Activity: Count every line in the data that contains the word "degrees", then report that number alone.

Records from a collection

- - - -

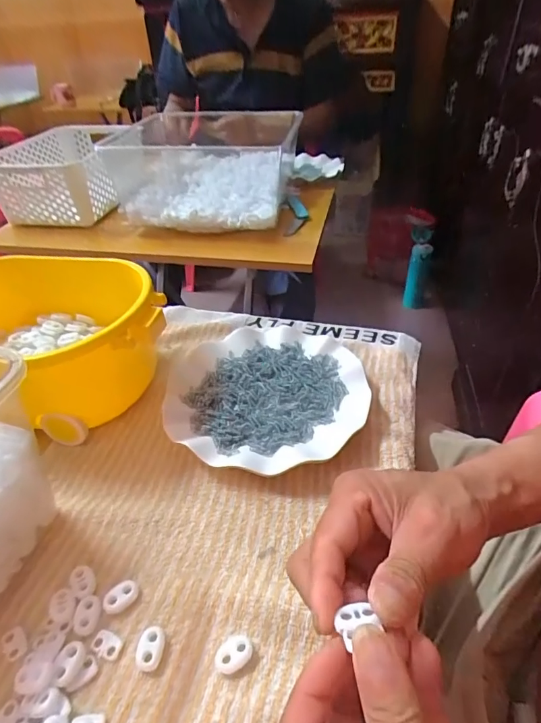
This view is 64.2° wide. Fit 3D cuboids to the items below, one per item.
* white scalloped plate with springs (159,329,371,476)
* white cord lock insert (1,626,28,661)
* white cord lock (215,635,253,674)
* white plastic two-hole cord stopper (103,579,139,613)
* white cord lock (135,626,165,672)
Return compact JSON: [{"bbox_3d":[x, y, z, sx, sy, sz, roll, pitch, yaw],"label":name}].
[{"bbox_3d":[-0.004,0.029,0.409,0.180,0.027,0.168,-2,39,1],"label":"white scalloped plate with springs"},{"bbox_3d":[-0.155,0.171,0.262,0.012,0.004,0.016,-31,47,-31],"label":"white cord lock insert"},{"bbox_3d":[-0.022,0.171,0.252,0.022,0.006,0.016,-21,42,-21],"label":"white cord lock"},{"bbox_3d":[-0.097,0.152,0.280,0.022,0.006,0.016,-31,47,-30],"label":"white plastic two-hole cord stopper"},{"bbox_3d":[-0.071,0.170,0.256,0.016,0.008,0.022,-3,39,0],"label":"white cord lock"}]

- - - -

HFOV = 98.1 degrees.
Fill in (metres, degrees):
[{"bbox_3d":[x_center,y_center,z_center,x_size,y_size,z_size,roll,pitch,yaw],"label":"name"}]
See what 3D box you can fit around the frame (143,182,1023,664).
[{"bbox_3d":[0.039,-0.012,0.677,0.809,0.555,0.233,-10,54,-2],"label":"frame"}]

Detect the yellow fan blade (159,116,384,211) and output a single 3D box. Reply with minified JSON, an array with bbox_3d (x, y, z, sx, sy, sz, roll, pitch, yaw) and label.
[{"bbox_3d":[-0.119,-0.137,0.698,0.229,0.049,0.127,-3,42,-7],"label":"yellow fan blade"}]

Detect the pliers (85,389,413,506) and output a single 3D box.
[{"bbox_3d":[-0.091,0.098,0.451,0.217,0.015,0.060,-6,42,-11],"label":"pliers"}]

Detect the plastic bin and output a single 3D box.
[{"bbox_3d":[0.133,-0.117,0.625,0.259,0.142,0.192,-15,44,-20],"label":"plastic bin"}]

- - - -

Exercise output: 2